▸ **Directions**
Go over the data and work out how many lines include the word "both". Give that number only.

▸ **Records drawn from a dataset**

>>

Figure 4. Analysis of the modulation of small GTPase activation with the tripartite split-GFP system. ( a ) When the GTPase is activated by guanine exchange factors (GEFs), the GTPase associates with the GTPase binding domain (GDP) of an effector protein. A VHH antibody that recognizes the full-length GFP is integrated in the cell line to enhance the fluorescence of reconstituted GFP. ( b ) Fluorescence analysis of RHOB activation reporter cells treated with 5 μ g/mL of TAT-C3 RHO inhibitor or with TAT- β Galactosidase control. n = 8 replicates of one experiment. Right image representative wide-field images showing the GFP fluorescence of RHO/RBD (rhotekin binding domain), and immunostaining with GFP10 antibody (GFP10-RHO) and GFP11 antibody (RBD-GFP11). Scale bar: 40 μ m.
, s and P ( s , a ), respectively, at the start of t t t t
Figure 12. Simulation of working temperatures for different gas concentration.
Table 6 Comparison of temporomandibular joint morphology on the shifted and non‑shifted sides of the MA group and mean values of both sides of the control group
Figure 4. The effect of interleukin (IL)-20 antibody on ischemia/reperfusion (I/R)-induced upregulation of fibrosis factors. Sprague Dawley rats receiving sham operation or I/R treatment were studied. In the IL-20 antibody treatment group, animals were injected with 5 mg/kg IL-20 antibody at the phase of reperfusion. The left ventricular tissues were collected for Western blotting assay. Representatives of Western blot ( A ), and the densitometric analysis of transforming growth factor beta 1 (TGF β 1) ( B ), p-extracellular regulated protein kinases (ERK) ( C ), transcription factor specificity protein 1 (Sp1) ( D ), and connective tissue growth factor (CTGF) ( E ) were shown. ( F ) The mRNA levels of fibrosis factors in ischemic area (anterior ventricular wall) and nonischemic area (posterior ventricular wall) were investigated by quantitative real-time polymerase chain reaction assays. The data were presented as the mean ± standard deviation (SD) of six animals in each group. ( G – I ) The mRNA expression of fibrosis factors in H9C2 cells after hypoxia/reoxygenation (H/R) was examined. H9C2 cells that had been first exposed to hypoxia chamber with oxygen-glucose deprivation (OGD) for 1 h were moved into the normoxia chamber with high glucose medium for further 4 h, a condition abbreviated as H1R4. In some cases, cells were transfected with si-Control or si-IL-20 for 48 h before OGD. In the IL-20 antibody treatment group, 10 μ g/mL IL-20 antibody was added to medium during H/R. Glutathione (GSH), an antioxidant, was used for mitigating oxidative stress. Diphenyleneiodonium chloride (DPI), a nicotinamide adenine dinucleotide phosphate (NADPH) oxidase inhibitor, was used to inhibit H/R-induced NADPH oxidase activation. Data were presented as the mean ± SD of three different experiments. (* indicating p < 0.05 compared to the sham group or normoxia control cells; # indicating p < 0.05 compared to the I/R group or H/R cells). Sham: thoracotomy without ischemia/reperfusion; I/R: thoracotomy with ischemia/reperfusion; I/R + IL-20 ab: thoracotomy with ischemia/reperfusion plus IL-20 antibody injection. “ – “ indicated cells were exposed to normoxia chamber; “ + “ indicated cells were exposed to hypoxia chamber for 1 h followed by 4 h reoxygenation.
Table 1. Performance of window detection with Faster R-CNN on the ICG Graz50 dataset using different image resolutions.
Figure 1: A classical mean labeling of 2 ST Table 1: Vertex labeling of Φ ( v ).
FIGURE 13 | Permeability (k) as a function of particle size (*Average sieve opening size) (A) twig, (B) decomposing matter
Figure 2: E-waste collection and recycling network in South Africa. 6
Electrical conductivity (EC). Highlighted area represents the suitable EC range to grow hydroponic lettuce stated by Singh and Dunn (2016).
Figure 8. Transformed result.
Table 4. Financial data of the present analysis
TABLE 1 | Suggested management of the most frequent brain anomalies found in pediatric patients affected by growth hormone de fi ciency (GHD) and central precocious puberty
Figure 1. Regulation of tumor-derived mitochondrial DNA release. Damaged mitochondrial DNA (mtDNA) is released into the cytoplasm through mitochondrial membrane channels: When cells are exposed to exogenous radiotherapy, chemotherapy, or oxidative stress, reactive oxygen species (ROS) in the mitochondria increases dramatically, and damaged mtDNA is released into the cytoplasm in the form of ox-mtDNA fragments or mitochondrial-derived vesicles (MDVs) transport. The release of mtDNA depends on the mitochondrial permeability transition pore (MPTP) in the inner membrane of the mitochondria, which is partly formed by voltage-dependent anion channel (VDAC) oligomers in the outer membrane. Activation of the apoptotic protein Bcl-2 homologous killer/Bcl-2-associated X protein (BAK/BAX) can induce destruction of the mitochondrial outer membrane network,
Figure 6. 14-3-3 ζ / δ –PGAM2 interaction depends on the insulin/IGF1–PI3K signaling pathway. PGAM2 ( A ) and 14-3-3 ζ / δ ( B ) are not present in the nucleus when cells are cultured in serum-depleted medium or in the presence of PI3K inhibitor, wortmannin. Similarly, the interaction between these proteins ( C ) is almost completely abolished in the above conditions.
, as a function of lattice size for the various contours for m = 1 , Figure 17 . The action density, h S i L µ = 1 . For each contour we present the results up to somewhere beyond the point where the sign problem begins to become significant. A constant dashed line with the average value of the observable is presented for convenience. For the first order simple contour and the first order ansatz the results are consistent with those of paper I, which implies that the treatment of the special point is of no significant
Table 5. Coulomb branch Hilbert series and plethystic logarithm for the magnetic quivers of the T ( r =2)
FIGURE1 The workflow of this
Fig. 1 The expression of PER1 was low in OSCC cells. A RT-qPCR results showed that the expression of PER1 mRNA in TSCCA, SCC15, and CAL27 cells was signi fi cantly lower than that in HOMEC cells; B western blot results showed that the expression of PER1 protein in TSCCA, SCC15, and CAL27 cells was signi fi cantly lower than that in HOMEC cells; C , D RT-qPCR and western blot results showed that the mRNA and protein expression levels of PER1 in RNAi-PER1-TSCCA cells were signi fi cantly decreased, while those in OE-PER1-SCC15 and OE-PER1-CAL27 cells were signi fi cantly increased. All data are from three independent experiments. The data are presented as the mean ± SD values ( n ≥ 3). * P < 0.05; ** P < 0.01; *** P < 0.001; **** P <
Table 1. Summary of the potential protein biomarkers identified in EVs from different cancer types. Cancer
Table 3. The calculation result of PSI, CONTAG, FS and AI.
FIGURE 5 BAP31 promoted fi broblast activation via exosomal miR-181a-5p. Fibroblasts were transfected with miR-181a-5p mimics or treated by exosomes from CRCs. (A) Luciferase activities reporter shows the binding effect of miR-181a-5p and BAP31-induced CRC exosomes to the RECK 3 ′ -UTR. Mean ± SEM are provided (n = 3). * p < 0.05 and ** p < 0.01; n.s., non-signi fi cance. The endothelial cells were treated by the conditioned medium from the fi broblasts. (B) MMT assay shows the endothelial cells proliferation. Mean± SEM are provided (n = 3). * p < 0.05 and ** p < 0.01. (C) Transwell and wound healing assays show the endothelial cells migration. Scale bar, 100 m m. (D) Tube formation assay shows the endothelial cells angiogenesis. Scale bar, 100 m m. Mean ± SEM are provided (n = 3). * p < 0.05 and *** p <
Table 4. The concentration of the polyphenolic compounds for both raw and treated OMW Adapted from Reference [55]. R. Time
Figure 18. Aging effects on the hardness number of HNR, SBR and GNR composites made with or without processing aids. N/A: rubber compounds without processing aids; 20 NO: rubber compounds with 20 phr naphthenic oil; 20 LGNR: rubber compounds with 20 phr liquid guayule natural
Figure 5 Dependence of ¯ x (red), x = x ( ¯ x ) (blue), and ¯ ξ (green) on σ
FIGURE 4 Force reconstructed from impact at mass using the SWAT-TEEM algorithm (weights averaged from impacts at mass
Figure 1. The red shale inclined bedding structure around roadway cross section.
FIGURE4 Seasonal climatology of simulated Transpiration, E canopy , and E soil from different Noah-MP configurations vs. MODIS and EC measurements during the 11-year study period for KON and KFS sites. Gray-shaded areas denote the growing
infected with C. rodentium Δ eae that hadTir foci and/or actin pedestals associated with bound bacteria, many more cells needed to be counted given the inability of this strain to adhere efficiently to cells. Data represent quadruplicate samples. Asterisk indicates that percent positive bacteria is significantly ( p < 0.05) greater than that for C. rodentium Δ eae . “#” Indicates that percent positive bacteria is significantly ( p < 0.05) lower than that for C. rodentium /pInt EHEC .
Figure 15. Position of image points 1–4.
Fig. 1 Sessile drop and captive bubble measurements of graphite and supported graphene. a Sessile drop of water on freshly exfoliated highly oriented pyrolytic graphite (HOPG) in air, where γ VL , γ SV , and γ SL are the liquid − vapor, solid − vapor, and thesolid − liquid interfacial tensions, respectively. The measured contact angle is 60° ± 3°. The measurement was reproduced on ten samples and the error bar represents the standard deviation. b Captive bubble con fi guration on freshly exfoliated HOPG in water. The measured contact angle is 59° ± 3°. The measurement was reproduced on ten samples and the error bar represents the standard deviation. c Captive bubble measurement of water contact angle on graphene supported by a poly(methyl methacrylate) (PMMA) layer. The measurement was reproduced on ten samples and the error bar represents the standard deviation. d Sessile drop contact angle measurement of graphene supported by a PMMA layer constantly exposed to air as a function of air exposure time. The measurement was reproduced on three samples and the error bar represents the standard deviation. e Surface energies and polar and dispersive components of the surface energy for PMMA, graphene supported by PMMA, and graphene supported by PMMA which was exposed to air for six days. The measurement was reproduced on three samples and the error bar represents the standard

<<

▸ **Exercise solution**
2